People fear what they do not understand and many do not understand advertising, especially brand advertising. Public health officials seem endlessly susceptible to the suggestion that limiting liquor advertising will reduce consumption of the product, particularly by young people. There have been several attempts in recent years to legislate against alcohol promotion and another bid seems to be looming.
Brand advertising, the genre that gives so much money to sport and culture, is essentially defensive. It does little more than keep a brand in the public eye so that the name remains familiar and its image strong. Consumers subconsciously trust familiar brands and prefer to buy products that others do. If a brand fades from frequent view people will quietly stop buying the product. Big breweries know this, health bureaucrats apparently do not.

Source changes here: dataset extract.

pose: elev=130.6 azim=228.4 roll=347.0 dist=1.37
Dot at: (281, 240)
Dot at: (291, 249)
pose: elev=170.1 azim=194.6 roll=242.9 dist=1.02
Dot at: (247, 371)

The Government's latest review of advertising regulations is quite likely to result in closer control, according to Associate Minister of Health Damien O'Connor. "It is very ambitions to think the industry can run a self-regulatory regime over something where there is so much money involved and the pressures are so great," he said, referring to sports sponsorship.
Organisations such as Auckland Tennis, New Zealand Golf, the New Zealand Rugby Union and America's Cup syndicates must wince at this sort of talk. It is not very long since they had to stop selling naming rights to Rothmans, Benson and Hedges and the like. Now they could be set to lose the likes of Heineken, Steinlager, DB Draught as well. Tobacco and alcohol have natural associations with leisure and pleasure. If alcohol sponsorship of sport was also to be banned, what would replace it?

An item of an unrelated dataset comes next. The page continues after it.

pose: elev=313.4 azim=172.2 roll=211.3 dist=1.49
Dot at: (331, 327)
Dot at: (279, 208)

That question could cause taxpayers to wince. If the abolition of tobacco advertising called for a public fund of "smokefree" sponsorship, how much greater might the need be if liquor brands were banished?
And to what purpose? Forbidding alcohol advertising and sponsorship would not make much impression on its use overall. Breweries might save some of the expense of brand maintenance, since there would be no need to do it if no one was allowed to do it. Beer, which has been the main alcoholic product promoted through sports sponsorship, might lose some market share to wine and spirits but consumption overall is unlikely to drop.
Advertising prohibitionists are aiming their blunderbuss at a very distant target, that of teenage binge drinking. Breweries sponsoring sport stand accused of promoting an immature attitude to their product.
How fair is that charge really? Beer has a certain bloke appeal that its marketers have a right to invoke, just as wine and spirit sellers will promote the social character of their products.
Health campaigners might not much like the beer culture or the very male and politically incorrect character of much of its advertising, but that is no reason to assume a ban will reduce binge drinking.
All liquor advertising must tread a fine line between promoting the product's social appeal and encouraging excessive use.
Regular official reviews and the threat of regulation probably help to remind the advertisers of the balance they need to strike. They could probably do more to make their messages promote moderation and maturity and perhaps this latest review will spur them to do so.
But sponsorship bans should be ruled out of consideration.
Attitudes to alcohol will never be changed by keeping its labels out of sight, but could be improved through its healthy association with sport. Let sponsorship continue.